Visitamos la casa de la Señora Blanca y su familia. Llegamos hasta allí viajando en bote a remo, y descendemos en una vega en donde se construye una cabaña. Vemos gallinas, vacas, gansos, chanchitos pequeños y grandes, perros, gatos y de fondo la tupida cordillera de la costa.
Entramos y nos esperan con el calor de la cocina a leña. Les preguntamos acerca de cómo llegaron a este lugar y cómo ha sido la vida aquí. Al principio les cuesta hablar e iniciar la conversación, pero sonríen y de a poco nos van contando. Nos invitan a recorrer la huerta que tanto les ha costado que crezca debido a las lluvias y al frío. Le pregunto a la Sra. Blanca si por el sector crece lawen (plantas medicinales) y me responde evasivamente. Vuelvo a preguntar por las medicinas y me dice que no sabe.
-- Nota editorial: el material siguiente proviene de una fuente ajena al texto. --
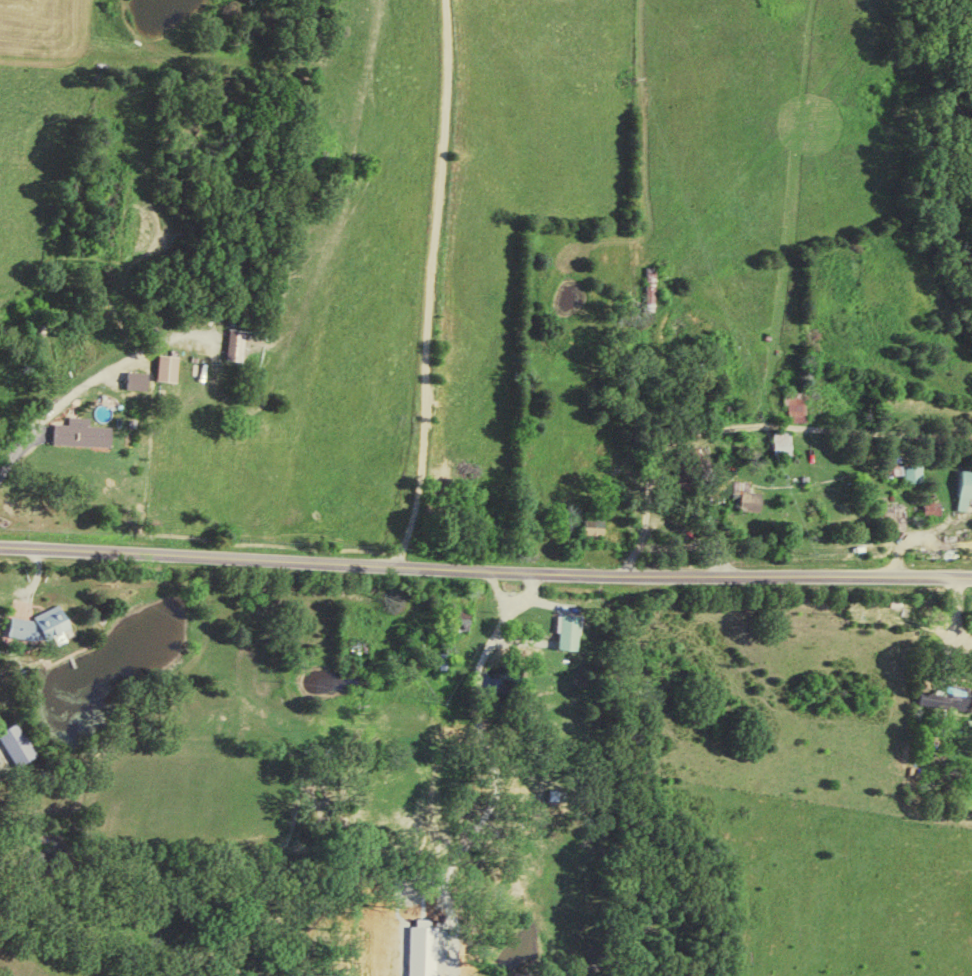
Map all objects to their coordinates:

Intuyo que si tiene esos saberes pero muy escondidos, ya que al decir la palabra en mapudungun “lawen”, ella sabe a lo que me refiero. Nos sigue mostrando su tierra. Nos enseña cómo sembrar, cómo abrir la tierra para enterrar las semillas y luego cómo se cuidan para que no mueran.
Uno de sus hijos nos comenta que antiguamente tenían otra ruka (casa en mapudungun), y lo dice con esas mismas palabras. La echaron abajo porque el sector donde antiguamente estaba ubicada, se inundaba por la crecida del río. Luego vuelve a salir en el relato de la Sra. Blanca la palabra: “Ruka, rukita, nuestra rukita”. Más adelante nuevamente su hijo nos cuenta: “mi mamá tejía en unos palos enormes en la ruka, afuera”. Le pregunto a ella si aún tejía y responde que no, y que tampoco se acuerda. Le pregunto “¿y tejía makuñ?” (Poncho) y me contesta que sí. Su hijo entra y sale de una habitación y dice “aquí está mi mamá”: vemos con asombro y emoción una antigua fotografía. Era la Sra. Blanca más joven, tejiendo en su antiguo witral, en la antigua ruka forrada en tejuelas de alerce. Seguramente ella, con los años, ha ido escondiendo sus saberes por vergüenza, por miedo a ser señalada, por todo lo que ya sabemos, ese silencio cultural que muchas/os mapuche han vivido. En esa foto está toda su ancestralidad, una memoria activa, viva, sin ninguna posibilidad de ser invisible. Es entonces cuando ella entra a su habitación y va a buscar un makuñ tejido por ella, lo muestra, se siente en confianza para abrir ese espacio.
Al retirarnos de su casa llenos de emoción, me dice: “¿y no se va a llevar un poco de toronjil pa´l susto? Me regala un racimo de lawen para que me haga una infusión antes de dormir. Ella entendía que estábamos hablando la misma lengua. Nos vamos en el bote de vuelta pensando que la memoria es igual a la tierra que se abre para sembrar, y hay que cuidarla para que los frutos vuelvan a crecer.